--- Work instructions ---
Check every line of the data below for "this". Copy each one that has it.

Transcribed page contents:
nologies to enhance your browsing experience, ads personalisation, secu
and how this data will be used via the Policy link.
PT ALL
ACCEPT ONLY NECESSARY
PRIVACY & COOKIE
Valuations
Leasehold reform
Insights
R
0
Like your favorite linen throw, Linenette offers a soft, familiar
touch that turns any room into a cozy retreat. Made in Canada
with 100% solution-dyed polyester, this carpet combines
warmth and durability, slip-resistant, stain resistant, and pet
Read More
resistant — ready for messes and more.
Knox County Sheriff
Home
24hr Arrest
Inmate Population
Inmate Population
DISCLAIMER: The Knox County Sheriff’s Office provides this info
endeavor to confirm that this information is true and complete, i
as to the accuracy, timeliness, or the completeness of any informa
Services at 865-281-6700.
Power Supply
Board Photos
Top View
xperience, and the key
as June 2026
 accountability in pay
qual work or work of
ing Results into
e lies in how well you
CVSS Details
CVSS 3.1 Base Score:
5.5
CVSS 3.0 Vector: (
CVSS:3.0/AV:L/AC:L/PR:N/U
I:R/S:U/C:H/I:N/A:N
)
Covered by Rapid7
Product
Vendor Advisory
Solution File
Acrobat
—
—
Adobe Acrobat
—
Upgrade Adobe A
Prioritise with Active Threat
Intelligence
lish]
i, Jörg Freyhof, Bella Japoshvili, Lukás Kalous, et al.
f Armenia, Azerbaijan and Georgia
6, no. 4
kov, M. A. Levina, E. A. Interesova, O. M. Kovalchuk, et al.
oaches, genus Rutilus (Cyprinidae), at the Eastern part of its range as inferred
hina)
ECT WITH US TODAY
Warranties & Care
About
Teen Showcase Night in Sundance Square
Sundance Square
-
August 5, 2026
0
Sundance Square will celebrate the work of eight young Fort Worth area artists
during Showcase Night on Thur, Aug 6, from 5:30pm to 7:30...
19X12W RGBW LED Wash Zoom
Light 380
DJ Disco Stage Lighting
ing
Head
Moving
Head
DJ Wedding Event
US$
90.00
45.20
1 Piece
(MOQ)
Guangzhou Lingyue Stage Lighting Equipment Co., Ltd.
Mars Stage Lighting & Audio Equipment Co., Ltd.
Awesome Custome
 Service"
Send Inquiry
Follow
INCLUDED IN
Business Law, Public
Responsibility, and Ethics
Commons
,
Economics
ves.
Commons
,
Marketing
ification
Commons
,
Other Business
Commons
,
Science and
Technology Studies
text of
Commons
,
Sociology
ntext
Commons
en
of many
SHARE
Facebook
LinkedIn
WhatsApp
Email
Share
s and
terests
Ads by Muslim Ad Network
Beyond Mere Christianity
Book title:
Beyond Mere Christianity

--- Response box ---
and how this data will be used via the Policy link.
with 100% solution-dyed polyester, this carpet combines
DISCLAIMER: The Knox County Sheriff’s Office provides this info
endeavor to confirm that this information is true and complete, i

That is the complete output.